— Start Text provided —

= Marialis Cultus =

Marialis Cultus (English: Marian Devotion) is the title of a Mariological apostolic exhortation by Pope Paul VI issued on February 2, 1974. It is subtitled: "For the Right Ordering and Development of Devotion to the Blessed Virgin Mary", and discusses Marian devotions, clarifying the way in which the Roman Catholic Church celebrates and commemorates Mary, the mother of Jesus. The exhortation sought to integrate devotion to Mary into the pastoral catechetical process, especially in liturgical catechesis, in a manner harmonious with the reforms of Vatican II. Mary must always be understood in relation to Jesus.

==History==
The preparation of the document reportedly took 4 years.

The exhortation has three parts:

- Part 1 discusses the history of Catholicism's Marian devotions, as well as their rationale.
- Part 2 guidelines for Devotion to the Blessed Virgin
- Part 3 touches on the Angelus and the Rosary prayers.

Marialis Cultus gives guidelines for devotions to Mary by the Church – that is, it attempts to make sure that all Marian liturgical celebrations and public expressions of devotion align with established doctrine. [T]he history of piety shows how 'the various forms of devotion towards the Mother of God that the Church has approved within the limits of wholesome and orthodox doctrine' have developed in harmonious subordination to the worship of Christ." True Marian devotion is always trinitarian, Christocentric, biblical, and ecclesial.

— End Text provided —

Exercise set —
(a) According to the text on Marialis Cultus, on what date did Pope Paul VI issue the exhortation?
(b) Drawing only on the text on Marialis Cultus, explain what the exhortation's guidelines for devotion to Mary are meant to achieve. Use one to three sentences.
(c) Repeat word for word the part of the Marialis Cultus text starting at "Marialis Cultus (English: Marian" and ending at "as their rationale.".

— Start Supplied records —

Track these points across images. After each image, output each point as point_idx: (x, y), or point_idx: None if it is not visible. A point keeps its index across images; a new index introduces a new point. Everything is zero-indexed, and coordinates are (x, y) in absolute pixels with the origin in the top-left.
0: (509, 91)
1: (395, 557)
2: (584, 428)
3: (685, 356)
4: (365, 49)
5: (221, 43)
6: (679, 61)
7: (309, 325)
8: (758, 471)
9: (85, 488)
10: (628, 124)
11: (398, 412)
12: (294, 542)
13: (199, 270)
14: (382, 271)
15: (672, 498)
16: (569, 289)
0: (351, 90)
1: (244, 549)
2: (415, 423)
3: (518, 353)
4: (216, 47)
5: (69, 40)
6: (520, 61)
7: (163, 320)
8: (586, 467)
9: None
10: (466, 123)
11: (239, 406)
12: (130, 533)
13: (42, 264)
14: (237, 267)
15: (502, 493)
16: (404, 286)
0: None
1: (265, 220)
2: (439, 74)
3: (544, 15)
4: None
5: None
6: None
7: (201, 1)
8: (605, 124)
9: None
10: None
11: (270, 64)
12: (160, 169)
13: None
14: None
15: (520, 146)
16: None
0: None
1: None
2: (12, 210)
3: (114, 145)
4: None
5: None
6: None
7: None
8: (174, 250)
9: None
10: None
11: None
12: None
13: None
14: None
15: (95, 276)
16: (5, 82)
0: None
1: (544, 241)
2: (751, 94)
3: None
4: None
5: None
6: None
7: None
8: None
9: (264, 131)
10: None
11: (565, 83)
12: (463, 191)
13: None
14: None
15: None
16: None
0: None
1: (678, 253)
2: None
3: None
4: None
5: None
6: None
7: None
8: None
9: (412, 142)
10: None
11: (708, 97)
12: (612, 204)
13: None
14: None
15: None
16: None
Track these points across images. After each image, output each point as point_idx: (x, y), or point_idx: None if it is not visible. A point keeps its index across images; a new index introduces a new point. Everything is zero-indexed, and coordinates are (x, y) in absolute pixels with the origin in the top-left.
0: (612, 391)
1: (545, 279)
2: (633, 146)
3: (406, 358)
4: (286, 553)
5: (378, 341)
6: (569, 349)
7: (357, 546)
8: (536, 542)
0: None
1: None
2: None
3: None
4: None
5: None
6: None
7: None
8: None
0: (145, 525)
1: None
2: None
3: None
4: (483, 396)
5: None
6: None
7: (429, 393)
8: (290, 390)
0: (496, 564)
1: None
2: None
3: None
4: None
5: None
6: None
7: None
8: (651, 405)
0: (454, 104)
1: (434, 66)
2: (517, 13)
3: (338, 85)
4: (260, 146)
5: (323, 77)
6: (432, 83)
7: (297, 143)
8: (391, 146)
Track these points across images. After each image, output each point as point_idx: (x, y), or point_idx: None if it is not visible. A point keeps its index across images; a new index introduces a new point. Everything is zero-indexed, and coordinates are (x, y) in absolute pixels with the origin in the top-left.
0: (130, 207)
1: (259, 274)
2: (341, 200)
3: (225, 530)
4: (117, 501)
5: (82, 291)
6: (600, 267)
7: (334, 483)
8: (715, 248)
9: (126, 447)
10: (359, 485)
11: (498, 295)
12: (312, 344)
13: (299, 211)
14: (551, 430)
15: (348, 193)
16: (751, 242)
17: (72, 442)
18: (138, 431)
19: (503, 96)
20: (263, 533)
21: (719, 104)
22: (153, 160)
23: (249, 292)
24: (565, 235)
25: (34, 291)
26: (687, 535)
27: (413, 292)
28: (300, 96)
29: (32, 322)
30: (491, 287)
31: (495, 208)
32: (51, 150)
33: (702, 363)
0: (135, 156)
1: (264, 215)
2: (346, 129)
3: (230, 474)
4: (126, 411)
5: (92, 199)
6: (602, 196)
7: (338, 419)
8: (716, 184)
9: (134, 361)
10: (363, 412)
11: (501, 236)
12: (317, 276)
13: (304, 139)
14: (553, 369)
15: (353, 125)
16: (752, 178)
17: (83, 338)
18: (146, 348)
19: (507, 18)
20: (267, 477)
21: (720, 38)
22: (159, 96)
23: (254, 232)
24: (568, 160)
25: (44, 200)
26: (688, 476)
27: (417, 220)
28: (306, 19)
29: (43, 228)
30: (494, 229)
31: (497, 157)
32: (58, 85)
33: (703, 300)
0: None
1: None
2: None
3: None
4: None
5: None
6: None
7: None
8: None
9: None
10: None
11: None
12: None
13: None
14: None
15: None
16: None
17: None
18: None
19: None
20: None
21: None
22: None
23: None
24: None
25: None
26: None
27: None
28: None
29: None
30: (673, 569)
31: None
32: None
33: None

— End Supplied records —

Solutions to the problems —
(a) February 2, 1974.

(b) The guidelines are meant to ensure that all Marian liturgical celebrations and public expressions of devotion align with established doctrine. The exhortation also sought to bring devotion to Mary into the pastoral catechetical process, especially liturgical catechesis, in harmony with the reforms of Vatican II.

(c)
Marialis Cultus (English: Marian Devotion) is the title of a Mariological apostolic exhortation by Pope Paul VI issued on February 2, 1974. It is subtitled: "For the Right Ordering and Development of Devotion to the Blessed Virgin Mary", and discusses Marian devotions, clarifying the way in which the Roman Catholic Church celebrates and commemorates Mary, the mother of Jesus. The exhortation sought to integrate devotion to Mary into the pastoral catechetical process, especially in liturgical catechesis, in a manner harmonious with the reforms of Vatican II. Mary must always be understood in relation to Jesus.

==History==
The preparation of the document reportedly took 4 years.

The exhortation has three parts:

- Part 1 discusses the history of Catholicism's Marian devotions, as well as their rationale.